What Are You Going To Do With That?

By Adrian Klaphaak
March 15, 2012

This is a wonderfully articulated essay by William Deresiewicz about finding your own path, living a meaningful life, and everything that gets in the way. Enjoy it… you’ve probably been feeling the same way.

Comments (2)

Angelo Lopez Author Profile Page:

A great article, Adrian. It sounds like it would be a great commencement speech for a graduating class. My favorite paragraph from Deresiewicz's essay is this:

Moral imagination is hard, and it's hard in a completely different way than the hard things you're used to doing. And not only that, it's not enough. If you're going to invent your own life, if you're going to be truly autonomous, you also need courage: moral courage. The courage to act on your values in the face of what everyone's going to say and do to try to make you change your mind. Because they're not going to like it. Morally courageous individuals tend to make the people around them very uncomfortable. They don't fit in with everybody else's ideas about the way the world is supposed to work, and still worse, they make them feel insecure about the choices that they themselves have made—or failed to make.
Ken Poland Author Profile Page:

Having been accused of being 'long winded', I have to say that professor was long winded. But, what he had to say had a lot of area to cover.

I, especially, liked one sentence. "All you can decide is what you think now, and you need to be prepared to keep making revisions."

Anyone who thinks they have all the answers, at any time in their lifespan, is locked into an existence without opening. And, if they live long enough, they will die lonely.

I can't imagine working a job from Monday through Friday and not being able to wait for Friday night to be free. Nor can I imagine worrying over the weekend, because I know I'm relegated to Monday morning forcing me back to the grind.

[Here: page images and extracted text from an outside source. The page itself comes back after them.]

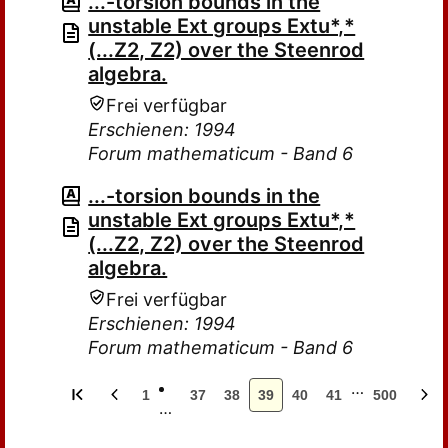
...-torsion bounds in the
unstable Ext groups Extu*,*
(...Z2, Z2) over the Steenrod
algebra.
Frei verfügbar
Erschienen: 1994
Forum mathematicum - Band 6
...-torsion bounds in the
unstable Ext groups Extu*,*
(...Z2, Z2) over the Steenrod
algebra.
Frei verfügbar
Erschienen: 1994
Forum mathematicum - Band 6
…
1
37
38
39
40
41
500
…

I think what the author was trying to say was not to get locked into a career that gave you no opportunity to live outside of that career. As we experience life, we are exposed to new opportunities and we must be able to adapt ourselves to those opportunities.

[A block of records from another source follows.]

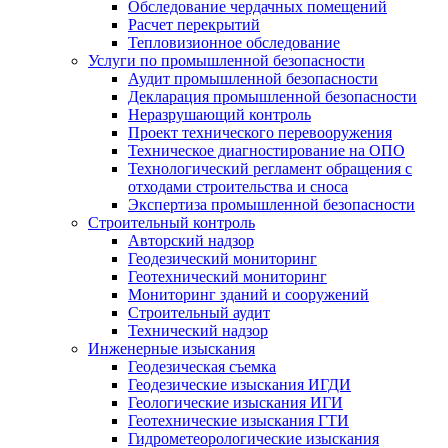
Обследование чердачных помещений
Расчет перекрытий
Тепловизионное обследование
Услуги по промышленной безопасности
Аудит промышленной безопасности
Декларация промышленной безопасности
Неразрушающий контроль
Проект технического перевооружения
Техническое диагностирование на ОПО
Технологический регламент обращения с
отходами строительства и сноса
Экспертиза промышленной безопасности
Строительный контроль
Авторский надзор
Геодезический мониторинг
Геотехнический мониторинг
Мониторинг зданий и сооружений
Строительный аудит
Технический надзор
Инженерные изыскания
Геодезическая съемка
Геодезические изыскания ИГДИ
Геологические изыскания ИГИ
Геотехнические изыскания ГТИ
Гидрометеорологические изыскания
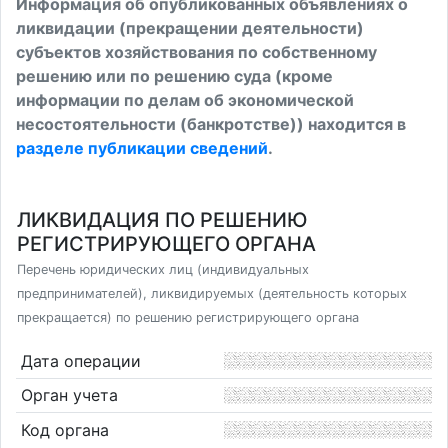
Информация об опубликованных объявлениях о
ликвидации (прекращении деятельности)
субъектов хозяйствования по собственному
решению или по решению суда (кроме
информации по делам об экономической
несостоятельности (банкротстве)) находится в
разделе публикации сведений
.
ЛИКВИДАЦИЯ ПО РЕШЕНИЮ
РЕГИСТРИРУЮЩЕГО ОРГАНА
Перечень юридических лиц (индивидуальных
предпринимателей), ликвидируемых (деятельность которых
прекращается) по решению регистрирующего органа
Дата операции
Орган учета
Код органа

Liberal arts education is essential to your being able to identify and communicate with events and people outside of your chosen technical field. That doesn't discount the value of specialized intensive education, but if you are going to be able to enjoy a rewarding social life, you have to have some training and education to allow you to be able to identify with society, in general.

A nerd is a nerd. And you find nerds in every pathway of life. In general, we call a person a nerd, if they cannot maintain a social existence outside of their specialized talent or choice of endeavor.

I am a Western Kansas farmer by choice and opportunity. I had other choices and enjoyed other career opportunities. I really enjoyed my brief stint (6 years) in aircraft tooling. I worked at various other endeavors, but, it was about 12 years after the end of my formal education (H.S) before I settled on my lifelong carrer in agricultural production. What I learned and my cxposure to people outside of agriculture have been tremendously helpful in my farming endeavor and especially in my social environment outside of agriculture. I was fortunate to have had parents and teachers that exposed me to literature, music, religion, philosophy, politics, etc. (liberal arts, if you will).